Lubrication by a gel layer in synovial fluid is distinct from the mechanism for salivary mucins, which appears to be mediated by protein aggregation. The present study indicates that sufficient lubrication of mammalian joints is dependent on the interaction of two molecules with different structures. Lubricin can be thought of simply as an amphiphillic tethered polymer brush that interacts in a non-specific manner with HA, which can be thought of as a linear viscous polymer. Whether this interaction is purely a mechanical entanglement, or it is dictated by the hydrophobic and hydrophilic nature of these molecules remains a subject of further exploration. The results presented here indicate that this interaction facilitates the formation of a gel-like layer at the articular surface where optimal lubrication is achieved by the cooperation of two molecules, lubricin and HA.

┄┄┄┄┄┄┄┄┄┄┄┄┄┄┄┄┄┄┄┄

» **Exercise requirements**
From the passage above on joint lubrication, write out word for word the portion from "Lubrication by a" to "lubricin and HA.".

Stored data entries
┄┄┄┄┄┄┄┄┄┄┄┄┄┄┄┄┄┄┄┄

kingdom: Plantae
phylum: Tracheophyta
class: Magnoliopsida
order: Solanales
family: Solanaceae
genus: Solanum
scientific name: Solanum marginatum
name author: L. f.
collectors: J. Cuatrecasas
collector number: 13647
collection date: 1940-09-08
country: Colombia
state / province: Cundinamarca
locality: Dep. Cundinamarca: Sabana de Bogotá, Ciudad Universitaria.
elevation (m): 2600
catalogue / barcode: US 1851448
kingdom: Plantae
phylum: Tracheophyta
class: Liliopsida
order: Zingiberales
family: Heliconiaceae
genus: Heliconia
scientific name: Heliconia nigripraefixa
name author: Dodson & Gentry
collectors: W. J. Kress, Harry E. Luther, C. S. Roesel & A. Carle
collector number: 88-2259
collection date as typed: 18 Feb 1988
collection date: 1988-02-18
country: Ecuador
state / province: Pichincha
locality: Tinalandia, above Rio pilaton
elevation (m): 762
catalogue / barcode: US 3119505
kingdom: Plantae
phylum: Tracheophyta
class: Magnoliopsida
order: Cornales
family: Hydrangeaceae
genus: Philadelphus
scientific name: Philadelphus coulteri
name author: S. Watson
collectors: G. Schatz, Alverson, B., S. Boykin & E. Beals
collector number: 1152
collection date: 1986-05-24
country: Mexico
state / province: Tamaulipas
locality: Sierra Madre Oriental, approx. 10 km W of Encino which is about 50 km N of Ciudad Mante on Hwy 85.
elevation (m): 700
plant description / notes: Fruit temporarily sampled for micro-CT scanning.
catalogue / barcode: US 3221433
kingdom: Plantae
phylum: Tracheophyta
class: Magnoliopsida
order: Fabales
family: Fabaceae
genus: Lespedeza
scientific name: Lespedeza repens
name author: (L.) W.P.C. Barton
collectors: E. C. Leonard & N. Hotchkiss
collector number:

┄┄┄┄┄┄┄┄┄┄┄┄┄┄┄┄┄┄┄┄

» **Response to the exercise**
Lubrication by a gel layer in synovial fluid is distinct from the mechanism for salivary mucins, which appears to be mediated by protein aggregation. The present study indicates that sufficient lubrication of mammalian joints is dependent on the interaction of two molecules with different structures. Lubricin can be thought of simply as an amphiphillic tethered polymer brush that interacts in a non-specific manner with HA, which can be thought of as a linear viscous polymer. Whether this interaction is purely a mechanical entanglement, or it is dictated by the hydrophobic and hydrophilic nature of these molecules remains a subject of further exploration. The results presented here indicate that this interaction facilitates the formation of a gel-like layer at the articular surface where optimal lubrication is achieved by the cooperation of two molecules, lubricin and HA.